KP – Is there anything that would turn you off a new script?

SS – Plays defined by thoughts, feeling or poetry rather than action. Our job is to make the drama.

I try to be as creative with the structure of my pieces – fundamentally how many scenes there are, and where and when they are set – as I would be with language or image or action.

– Simon Stephens

KP – What are your thoughts on structure in scripts? What part does it have to play, and at which point(s) in the writing process?

SS – For me it is fundamental and increasingly creative and exciting. As wrights rather than writers our work concerns itself with shaping and making. Dramatic structure is like song structure in music. It contains the force of the melody and idea more than any other element. I always wanted to be a songwriter. At university I realised I couldn’t sing and that the theatre could be a form that synthesised my teenage love of drama and live music, so I just started writing plays. I try to be as creative with the structure of my pieces – fundamentally how many scenes there are, and where and when they are set – as I would be with language or image or action.

KP – Which writers or wrights would you recommend people read/watch for examples of great structure (other than yourself of course!)?

SS – The point for me is not to aspire to perfection but to creativity. The playwrights whose structural creativity most inspires me are Caryl Churchill’s (especially in her 21st Century plays), Sarah Kane and Robert Holman.

KP – Do you prefer to adapt existing stories or produce original drama? What are the challenges of each?

SS – I like it all: the process of adapting from other sources, writing new versions of plays not written in English and generating my own original work. The adaptations are exercises in dramaturgy and form; a version of the story in dramatic language. And the original pieces synthesise all these things as well as exercising my imaginative response to my world.

KP – What differences have you observed about the UK and US theatre scenes, or indeed any other countries you’re particularly familiar with? 

SS – Money fundamentally defines all the differences. So, the US, where there is no subsidy, leaves theatres more dependent on small casts, simple sets, received conventions, stars and redemptive narratives. German theatre, with substantial subsidy and a history of artistic provocation, leans more into formal and intellectual expression and radicalism. British theatre sits somewhere between Berlin and Broadway.

I tailor my conversations to resonate with as much life as possible with the people I am speaking to, and I think of my audiences in the same way.

– Simon Stephens

KP – Should the intended audience change the way you write?

SS – ‘Should’ is a dangerous word. But I always consider my audiences. I think of the plays as being a conversational gesture. I tailor my conversations to resonate with as much life as possible with the people I am speaking to, and I think of my audiences in the same way.

KP – What’s coming up next?

SS – I just opened Maria in Hamburg and Sea Wall (with Nick Pyne’s A Life) at the Public Theater, NYC. I am writing commissions for the Royal Exchange Manchester and the Atlantic Theater Company and Manhattan Theater Club both in NYC.

KP – Thank you, Simon.

Simon Stephens

 

Simon Stephens is a multi-award-winning playwright.

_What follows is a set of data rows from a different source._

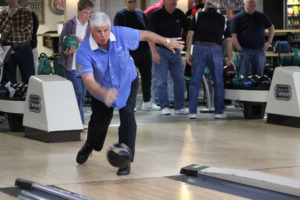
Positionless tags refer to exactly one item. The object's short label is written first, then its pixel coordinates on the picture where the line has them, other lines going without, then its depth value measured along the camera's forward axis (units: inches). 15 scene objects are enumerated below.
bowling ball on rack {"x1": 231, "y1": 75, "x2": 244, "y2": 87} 493.9
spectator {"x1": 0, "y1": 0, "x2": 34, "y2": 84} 480.6
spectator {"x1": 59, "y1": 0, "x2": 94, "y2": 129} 401.2
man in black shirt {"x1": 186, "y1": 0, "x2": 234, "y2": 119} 468.1
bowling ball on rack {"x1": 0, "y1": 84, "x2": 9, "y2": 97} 434.8
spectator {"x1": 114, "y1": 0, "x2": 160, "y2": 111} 512.2
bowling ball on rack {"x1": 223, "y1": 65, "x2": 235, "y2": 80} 500.5
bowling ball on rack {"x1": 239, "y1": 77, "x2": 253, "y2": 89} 485.2
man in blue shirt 268.6
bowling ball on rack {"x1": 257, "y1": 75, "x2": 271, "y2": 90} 478.9
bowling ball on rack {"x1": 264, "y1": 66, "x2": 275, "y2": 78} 644.6
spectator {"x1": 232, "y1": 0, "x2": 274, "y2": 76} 515.1
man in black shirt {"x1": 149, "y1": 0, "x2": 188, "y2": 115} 486.0
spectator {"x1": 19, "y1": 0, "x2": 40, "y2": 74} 530.9
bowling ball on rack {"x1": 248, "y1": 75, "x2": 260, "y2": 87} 484.7
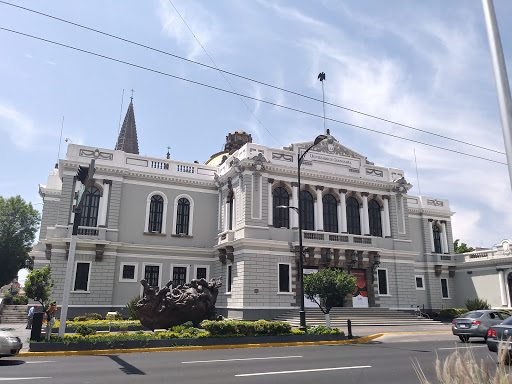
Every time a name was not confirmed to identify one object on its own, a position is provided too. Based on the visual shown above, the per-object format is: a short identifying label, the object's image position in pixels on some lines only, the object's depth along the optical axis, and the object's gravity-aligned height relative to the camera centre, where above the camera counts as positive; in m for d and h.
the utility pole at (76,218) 16.02 +3.09
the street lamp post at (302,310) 20.66 -0.74
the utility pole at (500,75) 5.62 +3.16
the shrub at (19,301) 45.09 -0.87
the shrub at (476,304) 35.92 -0.64
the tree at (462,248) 64.62 +7.57
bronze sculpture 20.53 -0.55
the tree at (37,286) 22.91 +0.39
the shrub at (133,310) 26.22 -1.01
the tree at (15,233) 51.91 +7.72
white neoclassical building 30.22 +5.42
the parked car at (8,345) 12.87 -1.61
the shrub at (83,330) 17.14 -1.51
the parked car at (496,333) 12.28 -1.08
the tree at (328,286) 23.05 +0.54
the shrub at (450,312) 36.67 -1.40
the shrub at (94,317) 28.39 -1.58
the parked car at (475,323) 19.45 -1.22
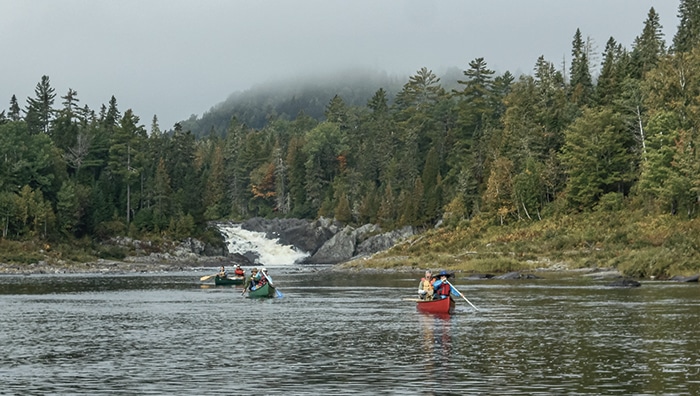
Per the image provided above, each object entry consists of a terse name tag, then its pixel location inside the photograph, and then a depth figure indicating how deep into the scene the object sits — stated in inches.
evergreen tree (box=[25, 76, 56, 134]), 7440.9
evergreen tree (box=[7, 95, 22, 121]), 7760.8
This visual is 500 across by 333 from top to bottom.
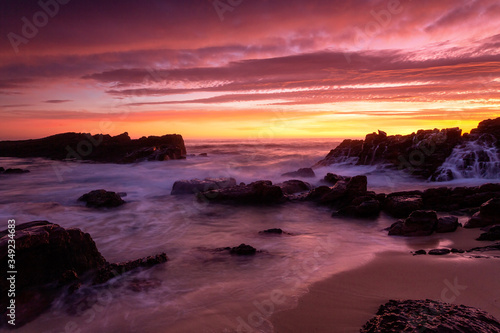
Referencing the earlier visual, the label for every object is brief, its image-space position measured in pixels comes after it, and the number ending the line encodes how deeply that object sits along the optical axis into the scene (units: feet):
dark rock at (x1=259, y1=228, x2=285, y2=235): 29.55
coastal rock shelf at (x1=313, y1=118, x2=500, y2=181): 57.06
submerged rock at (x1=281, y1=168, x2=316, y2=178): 67.10
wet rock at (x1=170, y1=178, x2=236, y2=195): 51.19
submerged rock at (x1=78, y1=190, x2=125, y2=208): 41.19
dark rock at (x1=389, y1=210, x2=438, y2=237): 26.40
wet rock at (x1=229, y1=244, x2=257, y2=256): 23.36
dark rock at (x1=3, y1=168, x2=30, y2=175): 73.26
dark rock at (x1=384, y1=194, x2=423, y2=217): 34.50
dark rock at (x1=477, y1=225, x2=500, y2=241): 23.03
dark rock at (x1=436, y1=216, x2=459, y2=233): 26.55
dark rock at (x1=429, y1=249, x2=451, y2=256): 19.99
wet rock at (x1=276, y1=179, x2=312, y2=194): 50.51
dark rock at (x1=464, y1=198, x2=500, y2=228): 27.27
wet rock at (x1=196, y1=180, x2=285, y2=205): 43.60
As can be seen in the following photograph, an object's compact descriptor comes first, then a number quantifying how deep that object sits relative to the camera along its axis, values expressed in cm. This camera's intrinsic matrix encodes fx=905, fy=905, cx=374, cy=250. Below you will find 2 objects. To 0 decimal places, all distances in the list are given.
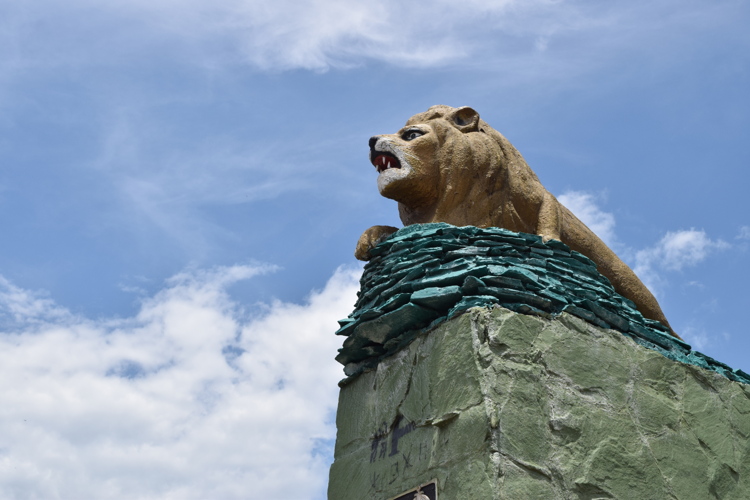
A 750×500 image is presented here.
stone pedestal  412
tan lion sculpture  572
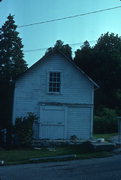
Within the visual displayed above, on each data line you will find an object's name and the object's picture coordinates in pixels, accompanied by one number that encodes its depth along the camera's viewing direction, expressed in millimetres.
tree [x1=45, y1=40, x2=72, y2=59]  62850
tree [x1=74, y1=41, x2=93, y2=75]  55531
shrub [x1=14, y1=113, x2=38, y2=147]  22109
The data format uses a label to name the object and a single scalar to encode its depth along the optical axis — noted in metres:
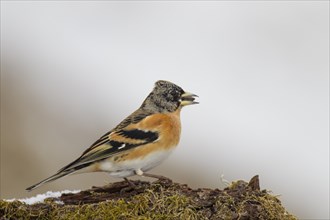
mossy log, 8.96
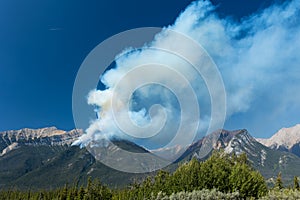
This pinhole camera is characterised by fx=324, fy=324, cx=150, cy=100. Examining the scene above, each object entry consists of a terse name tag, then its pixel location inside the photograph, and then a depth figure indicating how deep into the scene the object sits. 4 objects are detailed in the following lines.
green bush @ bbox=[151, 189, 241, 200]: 44.17
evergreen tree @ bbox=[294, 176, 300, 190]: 56.84
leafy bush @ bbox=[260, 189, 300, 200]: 32.91
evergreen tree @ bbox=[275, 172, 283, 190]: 55.82
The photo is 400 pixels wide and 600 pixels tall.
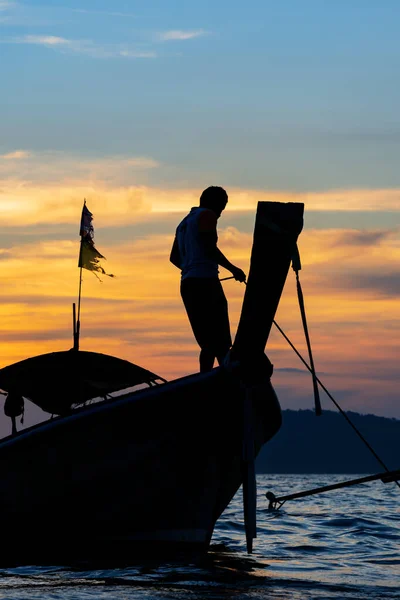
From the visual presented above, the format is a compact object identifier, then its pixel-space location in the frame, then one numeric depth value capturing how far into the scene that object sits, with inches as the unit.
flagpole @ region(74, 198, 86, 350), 669.9
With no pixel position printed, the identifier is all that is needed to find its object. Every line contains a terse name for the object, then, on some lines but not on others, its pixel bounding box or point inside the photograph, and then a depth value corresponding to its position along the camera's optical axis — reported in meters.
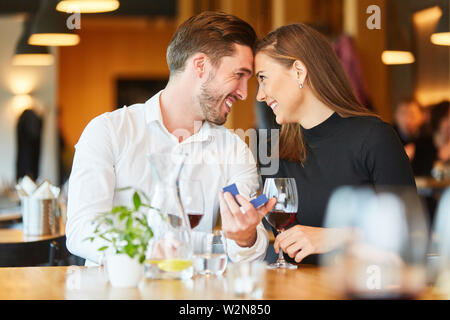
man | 2.71
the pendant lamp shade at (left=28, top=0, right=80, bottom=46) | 4.91
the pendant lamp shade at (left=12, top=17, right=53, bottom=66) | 5.97
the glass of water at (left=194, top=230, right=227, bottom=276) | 2.15
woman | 2.77
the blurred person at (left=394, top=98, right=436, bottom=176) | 7.13
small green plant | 2.03
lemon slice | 2.08
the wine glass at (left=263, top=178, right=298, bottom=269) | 2.34
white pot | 2.04
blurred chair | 3.06
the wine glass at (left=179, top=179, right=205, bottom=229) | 2.12
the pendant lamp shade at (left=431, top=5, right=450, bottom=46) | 7.05
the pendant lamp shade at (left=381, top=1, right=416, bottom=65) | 7.97
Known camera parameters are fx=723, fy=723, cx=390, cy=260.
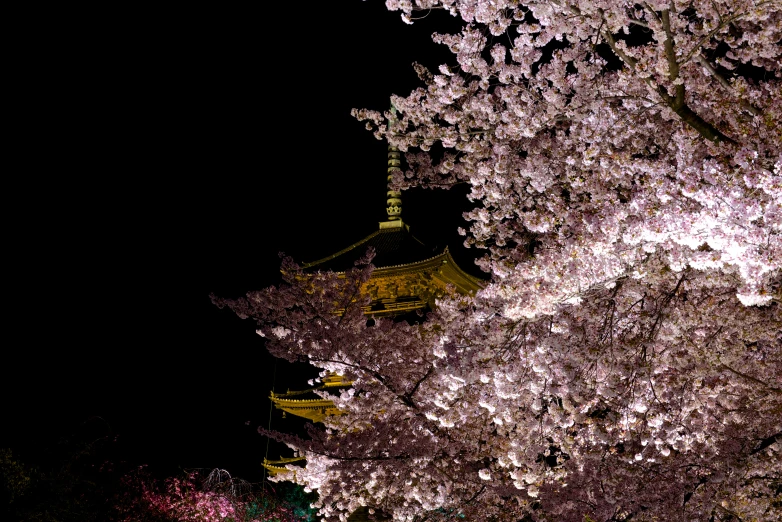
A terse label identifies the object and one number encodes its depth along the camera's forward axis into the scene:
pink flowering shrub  17.65
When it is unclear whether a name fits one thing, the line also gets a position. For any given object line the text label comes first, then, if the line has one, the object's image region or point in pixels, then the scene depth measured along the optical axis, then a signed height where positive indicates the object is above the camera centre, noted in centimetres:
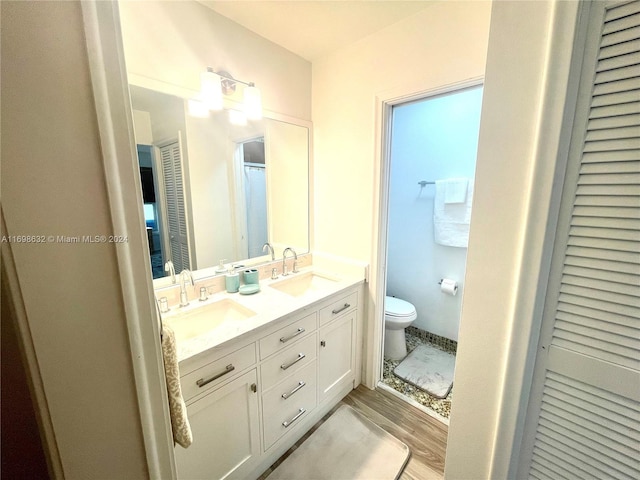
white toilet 219 -107
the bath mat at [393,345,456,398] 197 -140
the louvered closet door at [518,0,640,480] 54 -19
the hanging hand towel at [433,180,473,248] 215 -18
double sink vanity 108 -83
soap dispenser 162 -52
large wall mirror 139 +9
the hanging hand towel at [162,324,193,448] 64 -49
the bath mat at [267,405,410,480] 137 -143
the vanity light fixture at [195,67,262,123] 139 +59
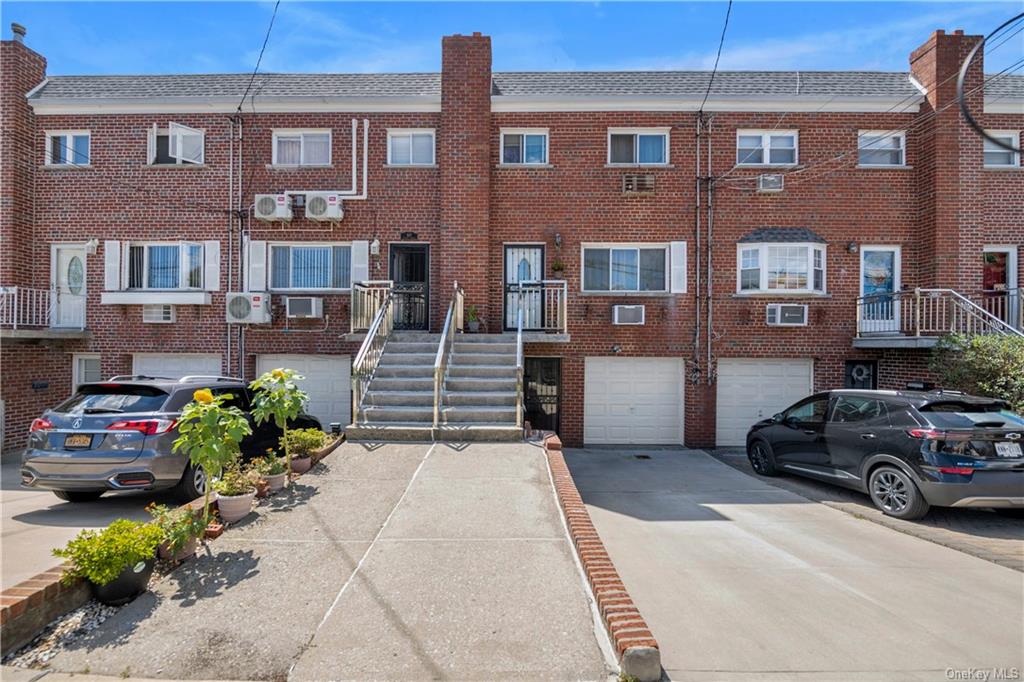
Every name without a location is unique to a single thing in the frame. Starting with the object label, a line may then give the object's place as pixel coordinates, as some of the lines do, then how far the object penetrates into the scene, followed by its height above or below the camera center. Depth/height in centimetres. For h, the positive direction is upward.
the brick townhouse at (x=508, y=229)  1138 +260
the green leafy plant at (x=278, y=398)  590 -69
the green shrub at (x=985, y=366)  791 -37
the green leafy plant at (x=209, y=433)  452 -85
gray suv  602 -126
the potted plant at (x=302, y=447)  624 -137
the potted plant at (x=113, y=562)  353 -159
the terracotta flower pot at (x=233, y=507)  481 -161
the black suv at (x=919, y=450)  604 -139
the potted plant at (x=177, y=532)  405 -159
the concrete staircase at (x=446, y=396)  741 -87
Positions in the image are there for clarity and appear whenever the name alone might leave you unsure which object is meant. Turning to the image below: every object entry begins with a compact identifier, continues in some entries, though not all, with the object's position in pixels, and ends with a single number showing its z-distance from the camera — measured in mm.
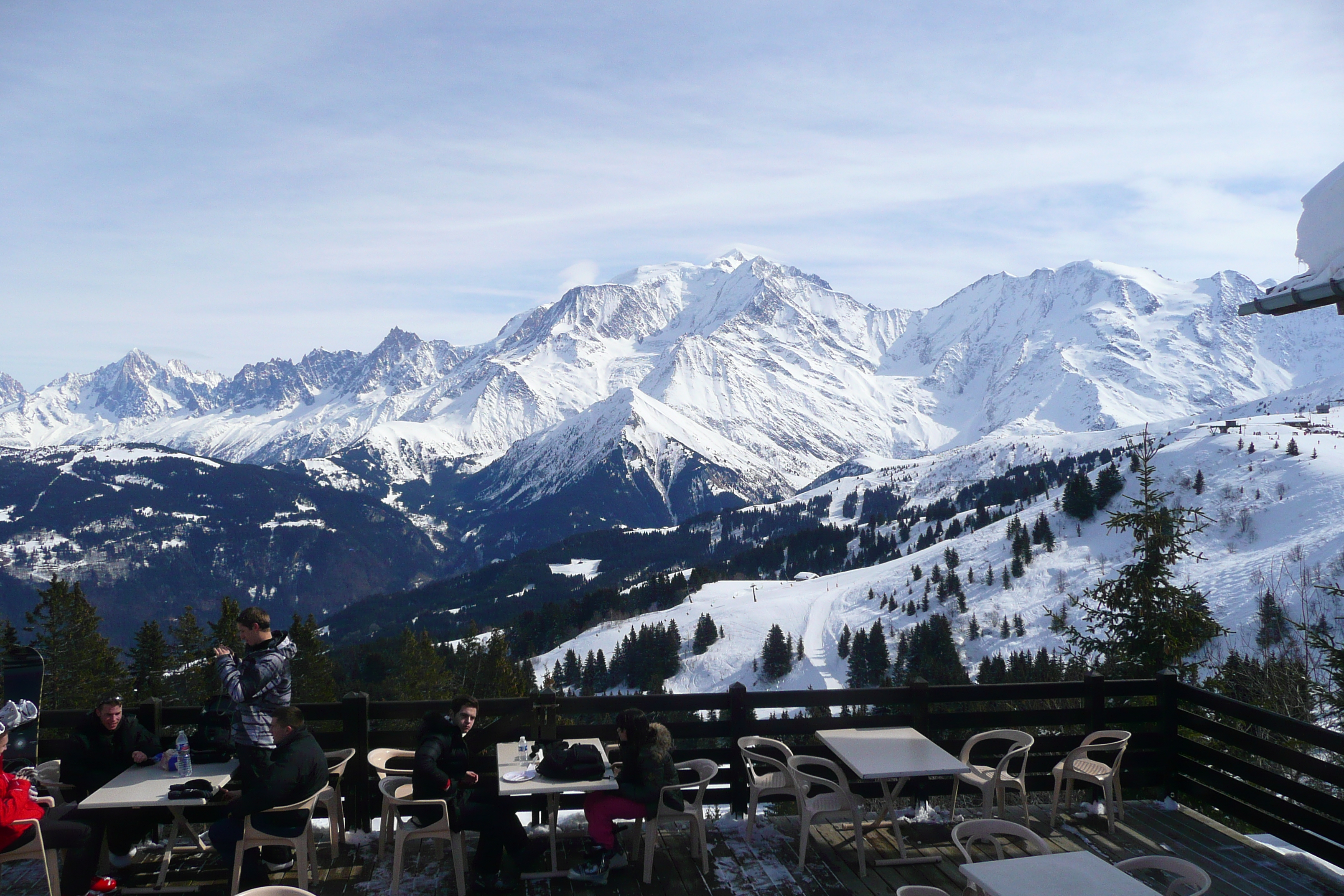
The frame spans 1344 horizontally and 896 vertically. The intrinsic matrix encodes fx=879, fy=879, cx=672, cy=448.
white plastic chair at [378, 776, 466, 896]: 8883
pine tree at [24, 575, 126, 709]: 52594
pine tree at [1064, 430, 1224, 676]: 18656
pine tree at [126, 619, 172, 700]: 58156
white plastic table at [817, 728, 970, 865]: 9570
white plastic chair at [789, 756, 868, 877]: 9562
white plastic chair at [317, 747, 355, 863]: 9836
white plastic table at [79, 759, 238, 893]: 8641
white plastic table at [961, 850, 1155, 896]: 6781
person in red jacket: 7941
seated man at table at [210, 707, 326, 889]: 8547
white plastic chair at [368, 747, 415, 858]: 10031
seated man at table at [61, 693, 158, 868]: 9648
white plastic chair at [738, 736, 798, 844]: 10203
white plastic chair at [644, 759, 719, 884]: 9375
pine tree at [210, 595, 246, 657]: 54312
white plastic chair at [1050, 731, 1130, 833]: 10578
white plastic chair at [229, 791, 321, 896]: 8609
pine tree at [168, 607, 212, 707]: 60906
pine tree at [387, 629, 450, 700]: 64938
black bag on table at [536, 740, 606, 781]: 9367
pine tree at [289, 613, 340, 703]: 59438
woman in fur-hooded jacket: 9367
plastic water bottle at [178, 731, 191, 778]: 9406
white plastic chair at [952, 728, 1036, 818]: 10188
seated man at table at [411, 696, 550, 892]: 9156
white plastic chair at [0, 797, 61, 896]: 8117
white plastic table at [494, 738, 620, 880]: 9055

His plays for theatre include Heisenberg, Birdland, Punk Rock, Pornography, and Bluebird; adaptations include Ibsen’s A Doll’s House and Chekhov’s The Cherry Orchard. Simon’s screenwriting includes an adaptation of Motortown for Film4 and the two-part serial Dive (with Dominic Savage) for Granada/BBC. His adaptation of The Curious Incident of the Dog in the Night-Time won seven Olivier Awards and five Tony Awards. Simon’s book A Working Diary is published by Methuen.